What does the scan form do?
You fill in the same parameters you would pass to the CLI: platforms (Reddit, Twitter, etc.), keywords, filters. Hit "Start Scan." The form disables, the progress bar appears, and the frontend begins polling.
Each poll returns the current scan state: how many posts have been processed, how many passed the score threshold, what the highest score so far is, whether the scan is still running. The progress bar updates in real time. If a scan takes 30 seconds, you see the timeline as it happens, not after it completes.
When the scan finishes, the results appear below the form automatically. No page refresh needed.
How does the results explorer work?
Each result is a card showing the score prominently with a color-coded badge. 9.0+: red. 8.0-8.9: orange. 7.0-7.9: yellow. Below that: gray. The platform, post title, and snippet of text.
Click a card to expand it. The four dimensions appear: a small breakdown showing how much each dimension (frequency, intensity, specificity, recency) contributed to the final score. Click the dimension labels to sort or filter the results by that dimension alone.
At the top right of the results section are tier toggles. Click to filter: show only 9.0+, or 8.0+, or 7.0+. The list updates instantly. If you filter to 8.0+, only 38 results show instead of 119. From there you can export to JSON or continue exploring.
What about uploading existing results?
There is also an upload mode. Drag a results.json file onto the app, and it loads the results in the explorer. Same interface, same filtering, same dimension breakdowns. This lets you collaborate on findings without re-running scans, or revisit old data from archive.
What is the path to hosted deployment?
Right now it runs only locally. But the architecture is ready for hosting. The frontend will move to Vercel. The backend will move to Render. The frontend talks to the backend via a single API endpoint, so CORS is simple.
No database. Each scan is stateless. The backend stores results in memory during the scan, returns them when the frontend polls, and discards them when the scan completes or the server restarts. Users download their own results.json files if they want to keep them.
What is coming in v0.2?
I am adding five new platform adapters: Twitter, GitHub, Stack Overflow, Product Hunt, and Indie Hackers. Each platform has different data structures and APIs, so the backend is being refactored to make adapters pluggable.
The scoring engine is getting rebuilt. The frequency dimension broke in v0.1 because BM25 compared posts against themselves. That is fixed in v0.2 by using a proper negative corpus and intra-corpus term overlap. Intensity and specificity signals are being tuned. Recency is being added as a fresh dimension.

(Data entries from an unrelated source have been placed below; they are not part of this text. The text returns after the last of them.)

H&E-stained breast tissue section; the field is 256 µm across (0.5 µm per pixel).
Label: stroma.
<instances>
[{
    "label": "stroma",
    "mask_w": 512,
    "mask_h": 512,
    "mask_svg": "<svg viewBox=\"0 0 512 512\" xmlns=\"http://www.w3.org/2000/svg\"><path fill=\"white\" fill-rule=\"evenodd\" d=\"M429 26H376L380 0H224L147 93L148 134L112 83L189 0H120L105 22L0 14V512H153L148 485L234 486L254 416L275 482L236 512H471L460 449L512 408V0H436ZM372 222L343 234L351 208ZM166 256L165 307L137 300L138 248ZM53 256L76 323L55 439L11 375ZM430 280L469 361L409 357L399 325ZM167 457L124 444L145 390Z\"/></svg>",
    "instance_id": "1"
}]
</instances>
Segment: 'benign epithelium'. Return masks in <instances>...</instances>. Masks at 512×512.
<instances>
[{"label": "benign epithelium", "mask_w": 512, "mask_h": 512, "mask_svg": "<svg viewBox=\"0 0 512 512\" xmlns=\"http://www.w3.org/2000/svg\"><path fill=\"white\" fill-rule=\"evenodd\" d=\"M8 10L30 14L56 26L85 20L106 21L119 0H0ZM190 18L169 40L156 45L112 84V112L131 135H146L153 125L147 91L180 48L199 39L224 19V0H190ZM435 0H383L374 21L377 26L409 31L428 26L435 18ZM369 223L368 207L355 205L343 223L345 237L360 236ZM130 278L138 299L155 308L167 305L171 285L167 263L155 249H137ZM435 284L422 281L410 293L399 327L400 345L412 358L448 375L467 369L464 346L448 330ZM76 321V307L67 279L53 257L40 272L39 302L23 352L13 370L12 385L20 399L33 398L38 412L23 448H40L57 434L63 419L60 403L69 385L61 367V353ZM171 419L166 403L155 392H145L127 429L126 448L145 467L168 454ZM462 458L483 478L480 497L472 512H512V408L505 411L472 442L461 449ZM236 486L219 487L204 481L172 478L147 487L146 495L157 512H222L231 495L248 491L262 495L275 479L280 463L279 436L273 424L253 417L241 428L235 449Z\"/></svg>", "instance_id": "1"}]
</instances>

Airtable integration is coming. Scan results can be pushed directly to an Airtable base. Each result becomes a row with columns for score, dimensions, platform, and the extracted signals. This lets teams collaborate on findings without needing to download and share JSON files.

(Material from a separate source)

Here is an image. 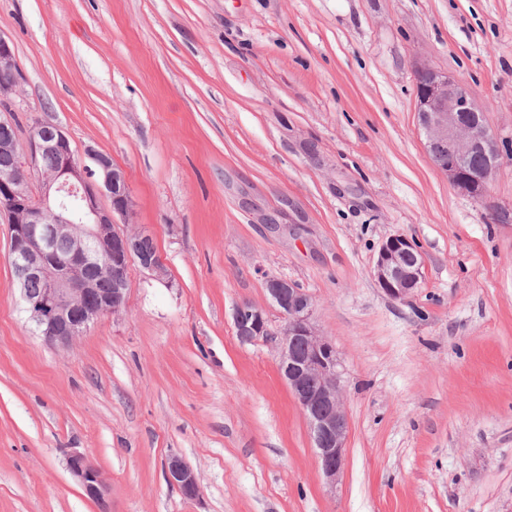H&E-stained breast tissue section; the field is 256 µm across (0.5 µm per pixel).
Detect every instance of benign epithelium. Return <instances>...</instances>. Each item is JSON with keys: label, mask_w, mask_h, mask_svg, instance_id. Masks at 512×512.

What design decisions did I make?
The webapp matches the main ScopeScrape site visually. Same dark background. Same accent red and cream palette. Same fonts: Playfair Display for headers, Source Serif 4 for body text, JetBrains Mono for code and score displays.
The interface is minimal. No sidebars, no modals, no dropdown menus. Just a form, a progress bar, and a results grid. The filter toggles are horizontal buttons above the grid. The expanded result details are inline within the card.
The scan form and results explorer live on the same page. You do not navigate between views. The form stays visible on the left as a sticky sidebar on desktop, and collapses into a collapsible section on mobile.